**EXERCISE PASSAGE**
━━━━━━━━━━━━━━━━━━━━━━━━━━━━━━

House Democrats are likely to take the biggest hit. Because Senators come up for election only every 6 years, just a little over a third of Senate seats are at stake in this election. That’s why Nate Silver at FiveThirtyEight still gives the Democrats an 82% chance of holding on to the Senate. But everyone in the House is up for election. Because the Democrats have a majority in the House, they have more seats to lose than Republicans. And, of course, the reason the Democrats have that majority in the first place is that anger with the Republicans and enthusiasm for Obama two years ago helped them win seats in districts that normally go Republican.  Democrats in those districts face long odds to win those seats again.

The irony is that it’s not really the fault of Democrats in the House. They were prepared to do more. As Jonathan Cohn points out, the House passed a climate change bill and a health care reform bill that included the public option, both of which would have energized the Democratic base. House Democrats even wanted a larger stimulus package, which—as unpopular as the idea of stimulus seems to be right now—might have helped improve the economy.

━━━━━━━━━━━━━━━━━━━━━━━━━━━━━━

(Stored items)
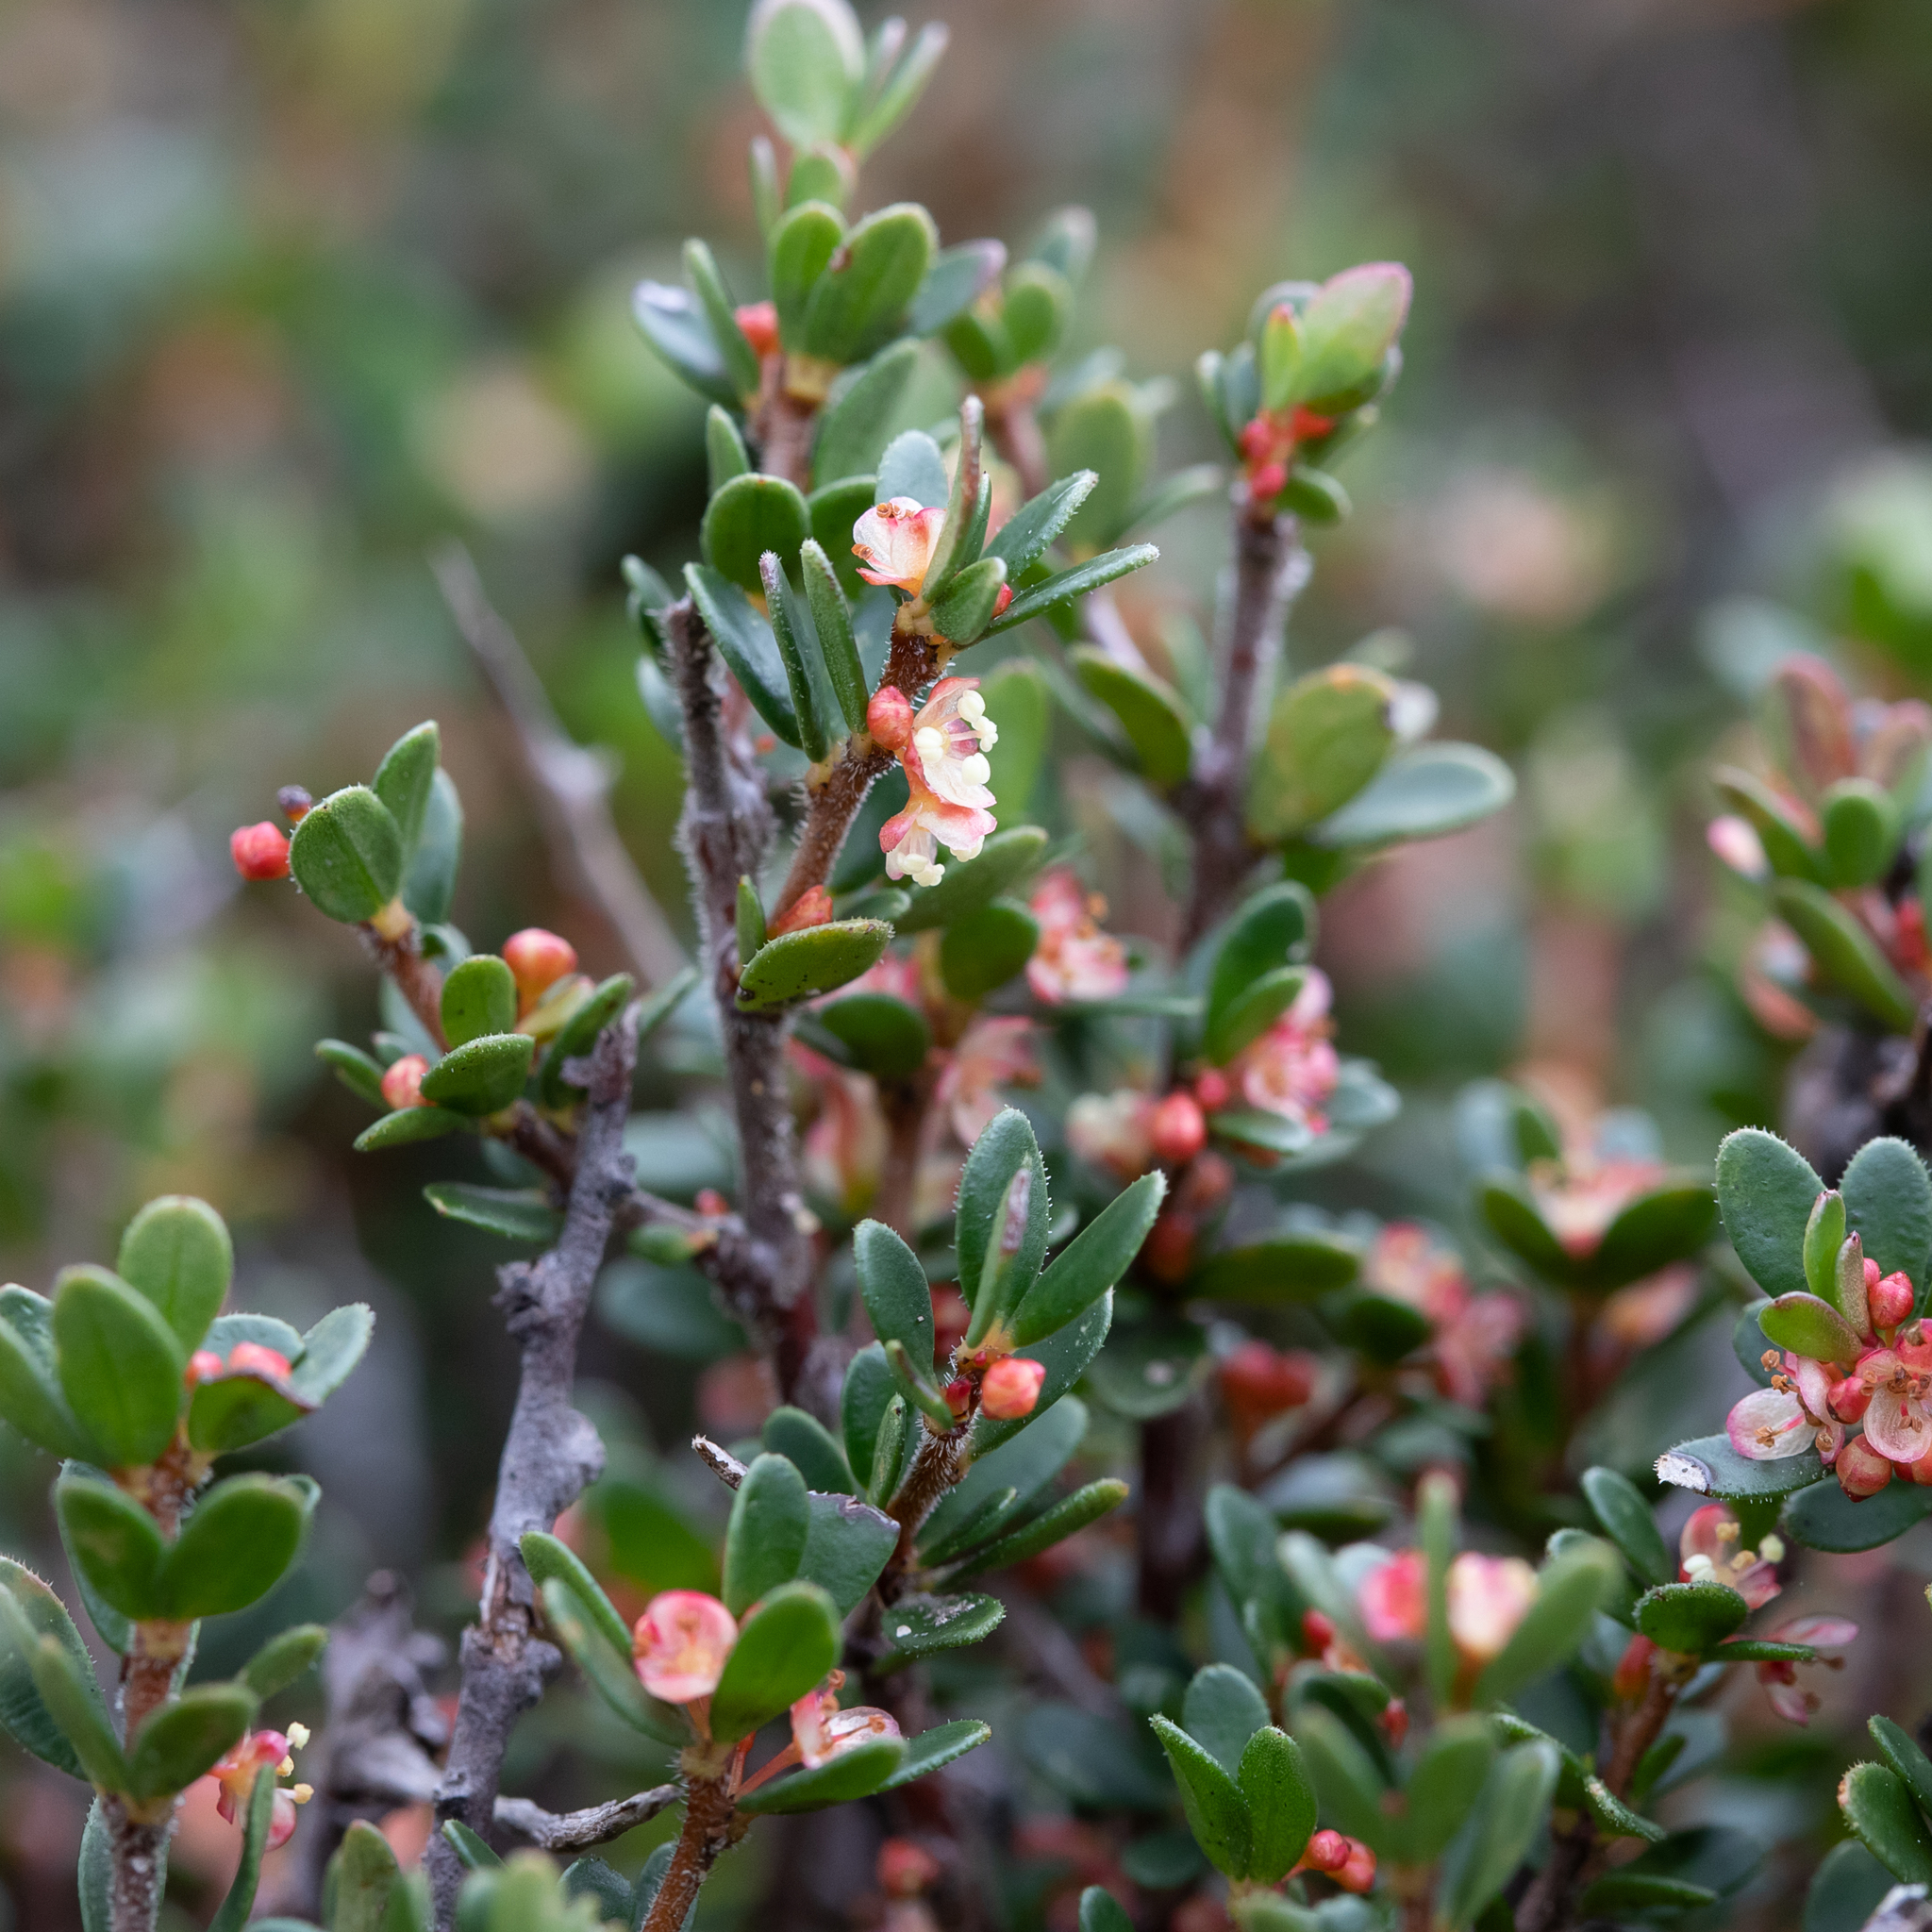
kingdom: Plantae
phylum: Tracheophyta
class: Magnoliopsida
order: Malpighiales
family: Picrodendraceae
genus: Micrantheum
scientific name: Micrantheum demissum
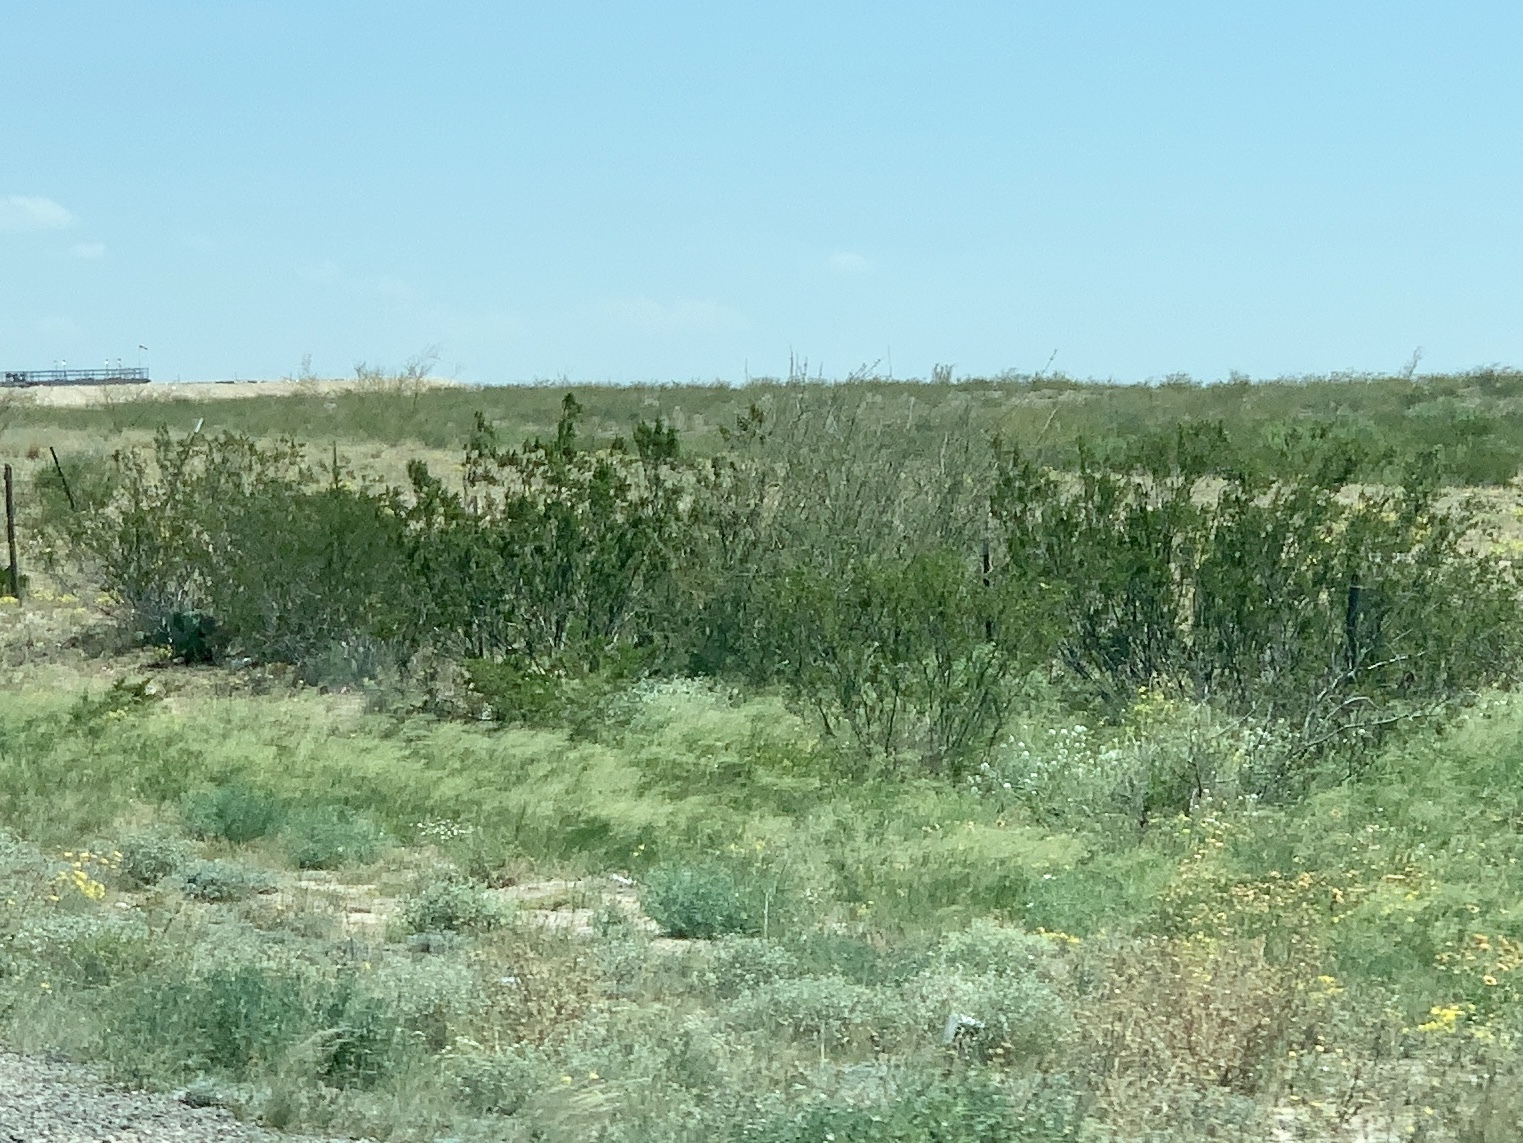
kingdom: Plantae
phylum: Tracheophyta
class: Magnoliopsida
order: Zygophyllales
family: Zygophyllaceae
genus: Larrea
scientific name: Larrea tridentata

━━━━━━━━━━━━━━━━━━━━━━━━━━━━━━

Extend the passage on House Democrats and the midterm election, starting right after its last sentence.

**EXERCISE OUTPUT**
As Cohn says, it was the Senate—the so-called “world’s greatest deliberative body”—that kept Congress from doing more. As George Packer recently explained in The New Yorker, it’s extremely difficult to get anything through the Senate, even with a 60-vote majority. The filibuster—the product of an old Senate rule that allowed debate to go on indefinitely—allows just 40 senators to block almost any legislation. Even when you have 60 votes in theory, just one defection can sink a bill. Senate rules also allow a single senator to place an anonymous hold on a bill or a nominee for office, and effectively hold the entire chamber hostage. In February, for example, Sen. Richard Shelby (R-AL) placed a “blanket hold” on 70 of Obama’s nominees in order to demand military contracts be awarded to contractors in his home state. Sen. Mary Landrieu (D-LA) has likewise refused to let the White House’s nominee for Office of Managment and the Budget Director, Jacob Lew, get a vote for months, until she is satisfied with the way permits for deepwater drilling are being issued.

None of that is House Democrats’—or Speaker of the House Nancy Pelosi’s (D-CA)—fault. Obviously, many people are glad they didn’t do more and will be happy to see them lose the House. But, as Greg Sargent says, it is perverse that House Democrats will bear “the brunt of voter punishment for what are really the Senate’s failings.”